Os governos Lula e Dilma ajudaram a sedimentar um sistema de combate à corrupção no Brasil, seja por vontade própria, seja porque o contexto político e institucional os forçou a fazê-lo. O fato é que, gostando ou não, foi durante esses governos que órgãos de controle ganharam estrutura e protagonismo. Agora, com as investigações sobre corrupção em emendas parlamentares ganhando força, há sinais de que podemos estar no começo de uma nova onda de grandes investigações. Mas, para que os erros do passado não se repitam, é essencial que a sociedade reflita sobre tudo o que aconteceu nas últimas duas décadas no combate à corrupção — desde o fortalecimento inicial dos órgãos de controle até os abusos e a implosão do sistema, que abriram caminho para seu desmonte.
O roteiro da destruição teve protagonistas de todos os lados. A Lava Jato, com Sergio Moro, Deltan Dallagnol e companhia, teve seu momento de glória, quando parecia que finalmente a corrupção no Brasil estava sendo enfrentada com seriedade. Mas, como em toda grande produção que se estende além da conta, vieram os excessos: vazamentos estratégicos dignos de House of Cards, condenações com base em PowerPoints e um flerte perigoso entre justiça e política. No fim, a operação se tornou uma espécie de Lost: começou promissora, mas terminou deixando mais perguntas do que respostas.

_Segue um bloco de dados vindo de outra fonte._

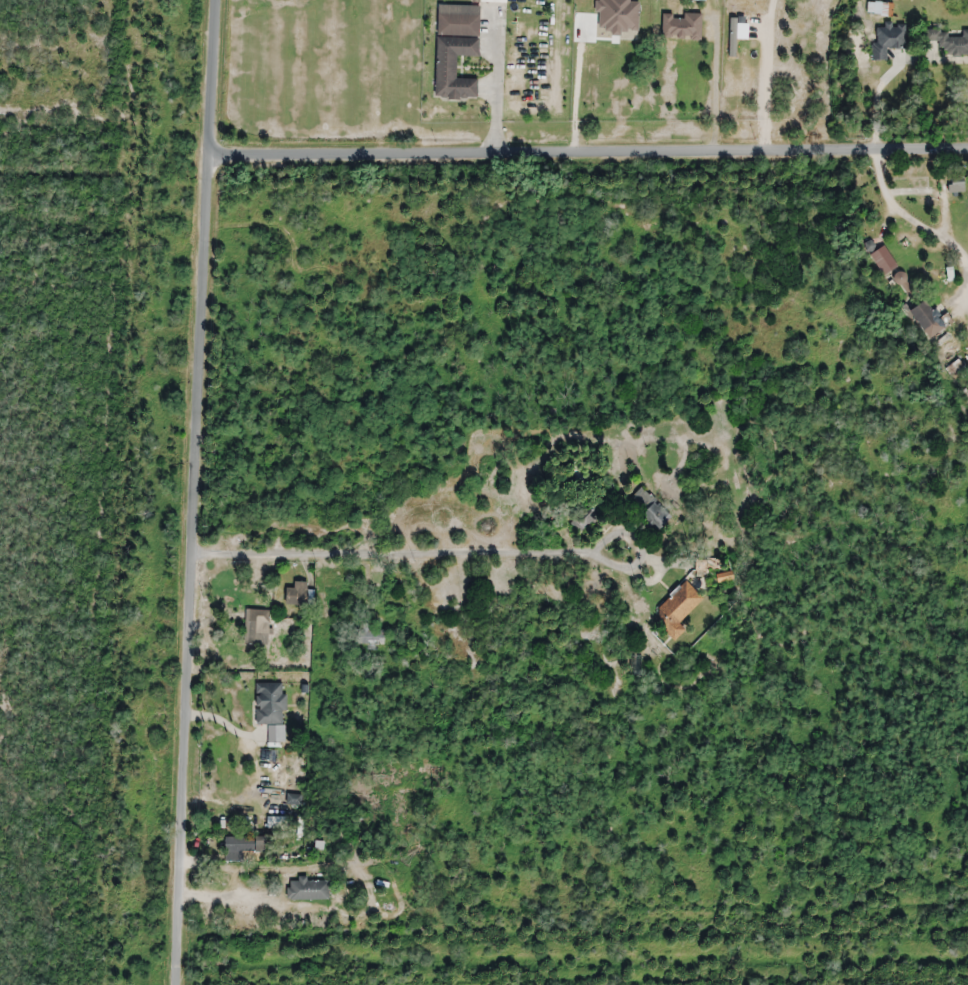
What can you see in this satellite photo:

Se a Lava Jato tivesse seguido um roteiro minimamente técnico, sem pirotecnia, sem prisões preventivas eternas e sem um juiz que depois aceitaria ser ministro de um governo diretamente beneficiado por suas decisões, talvez o desfecho tivesse sido outro. Em um cenário ideal, corruptos condenados estariam presos, inocentes seriam absolvidos sem margem para dúvidas e o sistema anticorrupção teria saído fortalecido. Mas a realidade brasileira raramente flerta com o ideal.

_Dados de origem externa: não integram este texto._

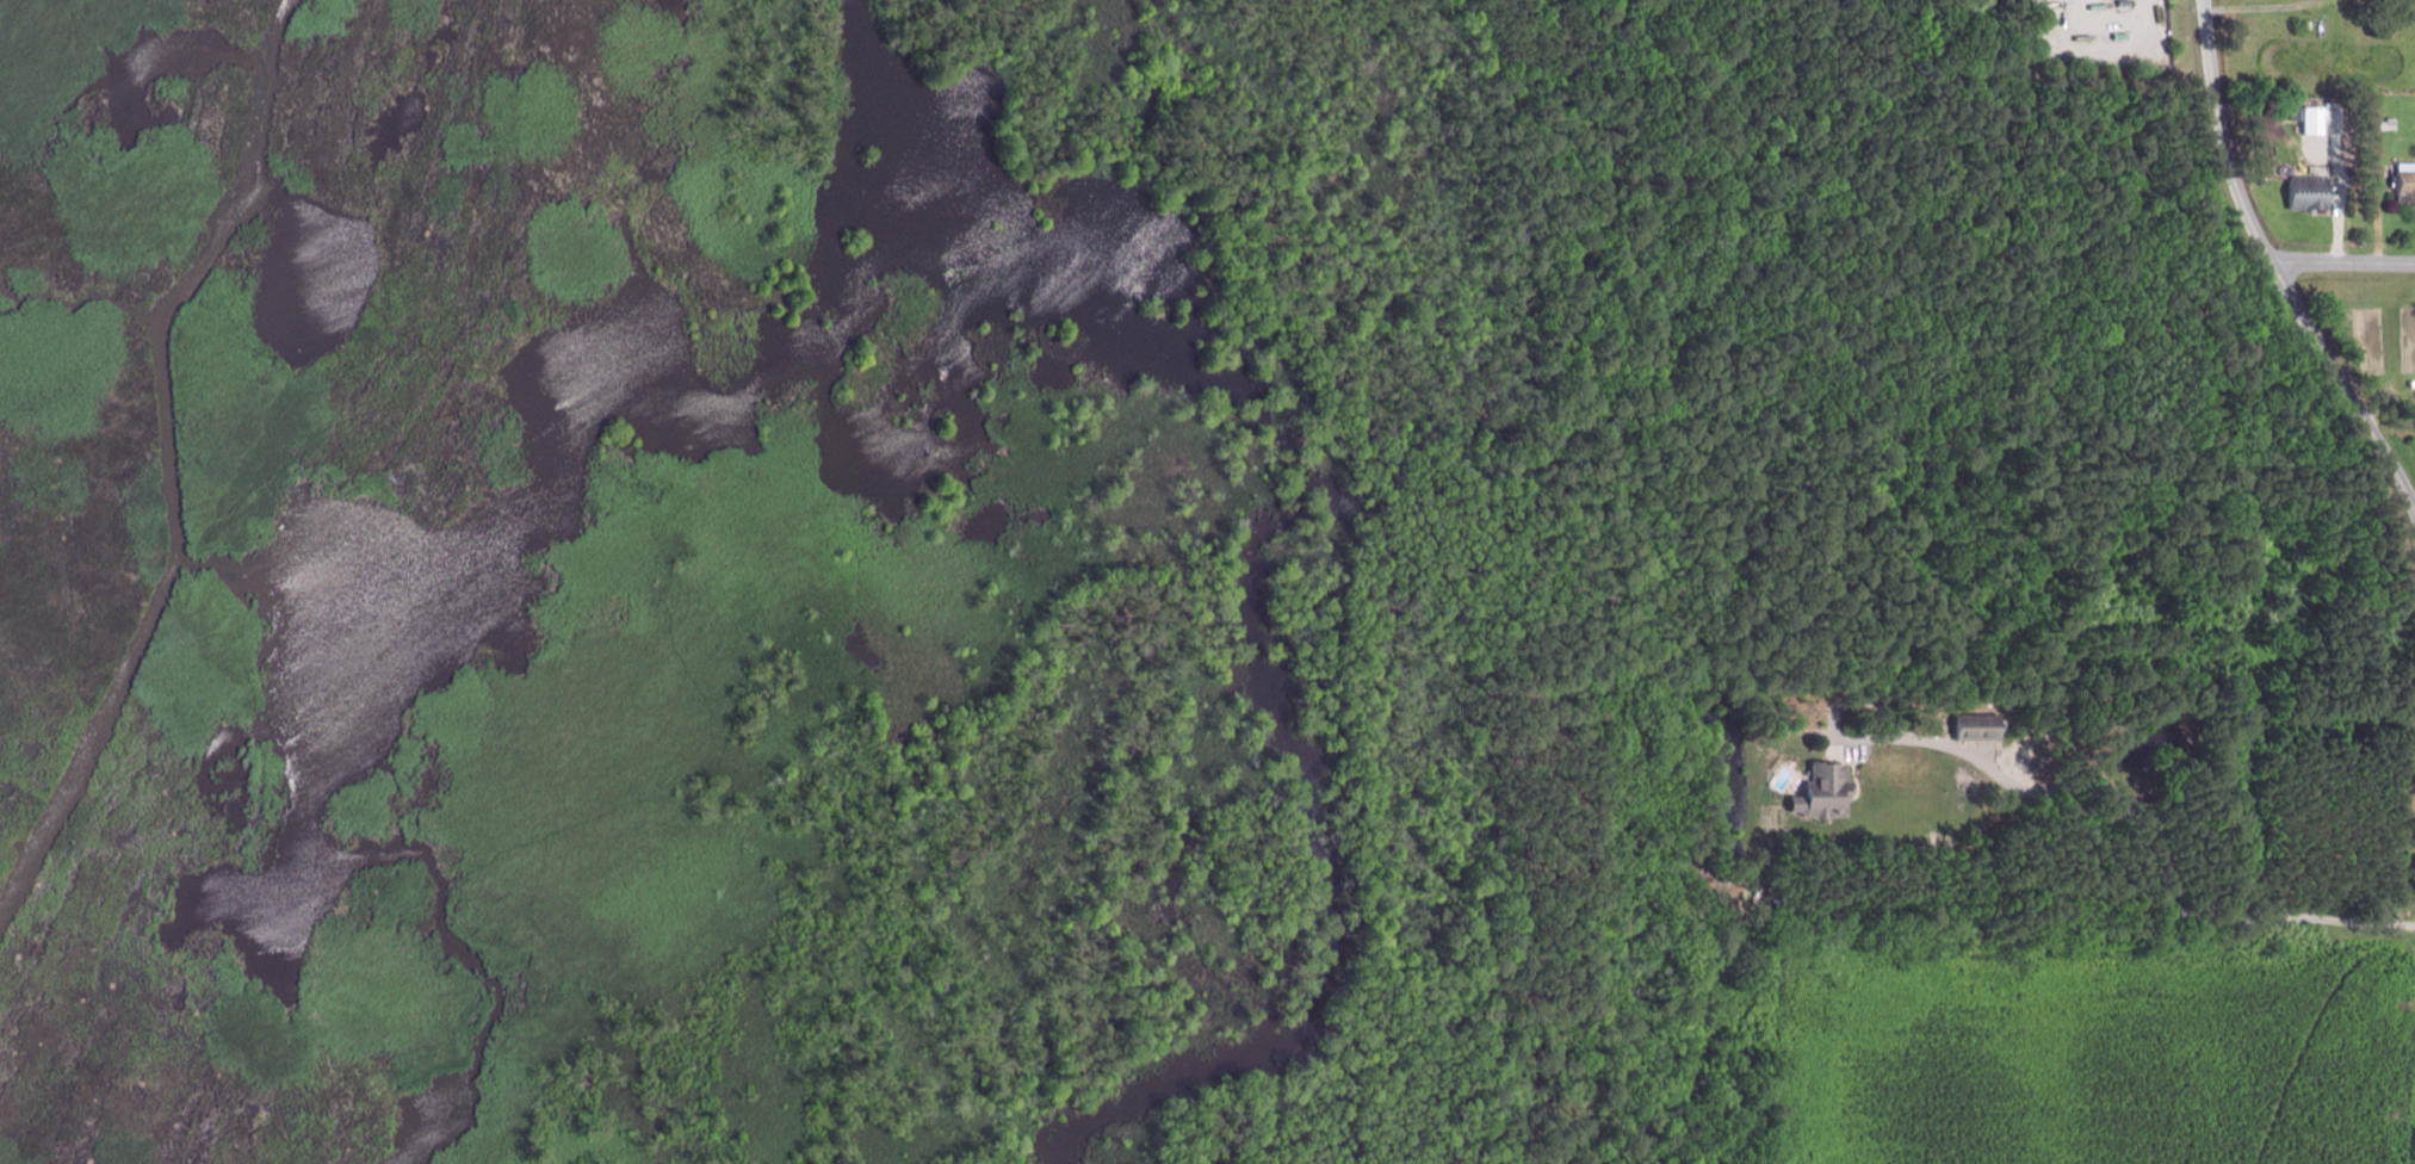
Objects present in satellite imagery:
building: (2124, 3)
road: (2256, 5)
road: (2106, 21)
road: (2108, 53)
building: (2290, 112)
building: (2316, 118)
building: (2389, 122)
building: (2406, 180)
building: (2310, 192)
road: (2376, 207)
road: (2338, 209)
road: (2342, 261)
road: (2273, 267)
building: (1978, 726)
building: (1825, 790)
road: (2137, 826)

O vácuo deixado pela auto-implosão da Lava Jato abriu espaço para o que se seguiu: um contra-ataque feroz. Diversos setores prejudicados pelas investigações souberam usar as brechas criadas pelos erros de Moro&Cia.
O discurso era nobre — corrigir os abusos da operação e evitar que a justiça fosse usada como arma política. Mas o objetivo de muitos dos artífices desse contra-ataque não era um ajuste institucional, mas sim dar um passa-moleque nos mecanismos de controle.
Convenhamos: não foi exatamente um choque descobrir que muitos dos que encabeçaram esse movimento estavam menos preocupados com a justiça e mais interessados em enterrar de vez qualquer ferramenta que pudesse voltar a incomodar.
O Coaf é um exemplo claro desse desmonte. O órgão, que deveria atuar como um radar para movimentações financeiras suspeitas, foi jogado no governo Bolsonaro de um canto para o outro com a desculpa de que precisava ser “protegido” do uso político.
O problema é que foi dado um alívio generalizado para políticos e empresários que, no fundo, nunca gostaram da ideia de um sistema de controle eficiente.
Agora, com novas denúncias no horizonte, o país tem a chance de aprender com os erros recentes. O desafio será encontrar um caminho que não transforme investigações legítimas em espetáculos midiáticos, nem permita que o combate à corrupção seja novamente instrumentalizado por interesses políticos. O Brasil já viu esse filme antes — e sabe como termina.